The Spring Statement, announced in March, outlined that a benefit shake-up to make savings of £5bn would include tightening eligibility for Personal Independence Payment, a non-means tested benefit to support people with everyday tasks. It also outlined that people under the age of 22 could be prevented from claiming Universal Credit top-up payments for health conditions.

Other planned changes include freezing extra payments for existing claimants of Universal Credit and almost halving them for new applicants.

The government says some of the money saved will be reinvested into work programmes targeting youth unemployment.

Alongside the 12-week consultation, which ends on 30 June, the government has announced the formation of “collaboration committees” which will involve civil servants working with disability experts and those with lived experience to “provide discussion, challenge, and recommendations” to inform government proposals.

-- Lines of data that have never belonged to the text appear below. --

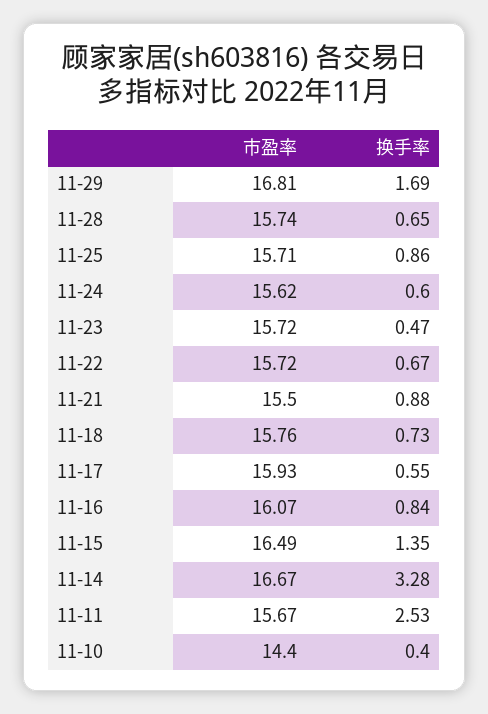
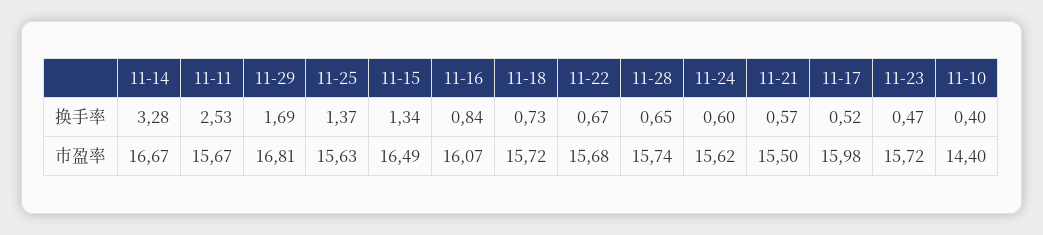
  {
    "市盈率": {
      "11-29": 16.81,
      "11-28": 15.74,
-     "11-25": 15.71,
+     "11-25": 15.63,
      "11-24": 15.62,
      "11-23": 15.72,
-     "11-22": 15.72,
+     "11-22": 15.68,
      "11-21": 15.5,
-     "11-18": 15.76,
+     "11-18": 15.72,
-     "11-17": 15.93,
+     "11-17": 15.98,
      "11-16": 16.07,
      "11-15": 16.49,
      "11-14": 16.67,
      "11-11": 15.67,
      "11-10": 14.4
    },
    "换手率": {
      "11-29": 1.69,
      "11-28": 0.65,
-     "11-25": 0.86,
+     "11-25": 1.37,
      "11-24": 0.6,
      "11-23": 0.47,
      "11-22": 0.67,
-     "11-21": 0.88,
+     "11-21": 0.57,
      "11-18": 0.73,
-     "11-17": 0.55,
+     "11-17": 0.52,
      "11-16": 0.84,
-     "11-15": 1.35,
+     "11-15": 1.34,
      "11-14": 3.28,
      "11-11": 2.53,
      "11-10": 0.4
    }
  }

Fazilet Hadi, head of policy at Disability Rights UK, a DDPO, said there was an “anger and sense of betrayal” felt by millions of disabled people over the cuts which she described as “the Government’s massive attack on the incomes of disabled people”.

Svetlana Kotova, director of campaigns and justice at Inclusion London, another DDPO… said: “Massive cuts to financial support will push disabled people, including children, into poverty, the government is not even consulting on the most significant cuts”

That’s the nub of the matter:

The government claims to be consulting disabled people, but the most damaging elements of these reforms — the cuts themselves — aren’t even part of the consultation. This isn’t real engagement, it’s optics. You can’t build inclusive policy by excluding people from decisions that affect their survival.

The consultation does not cover all of the government’s proposals. The most controversial aspects — the actual withdrawal of financial support (like limiting PIP eligibility, halving Universal Credit top-ups for new claimants, and freezing existing extras) — are not up for debate. These fiscal elements are essentially pre-decided, ring-fenced from public input. What is up for consultation are things like implementation details, service design, and work support — the how, not the whether.

This creates a deeply problematic dynamic:

  • Disabled people are being invited to “engage” in a process where the most harmful outcomes for them are already locked in.
  • It undermines trust — it feels like a box-ticking exercise, not genuine co-production or listening.
  • It weaponizes consultation — the government can claim legitimacy and inclusion by pointing to the consultation, even though the central decisions are immune to influence.

No wonder DDPOs are considering walking away. They’re being asked to legitimize a process that could severely harm their communities, and that they weren’t meaningfully included in shaping from the outset.

You can respond to the consultation via the government’s website, here – and if you are disabled, This Writer would certainly invite you to do so – if only to make this point:

You can’t ‘consult’ people on the colour of the axe you’re swinging at them and call it a meaningful dialogue.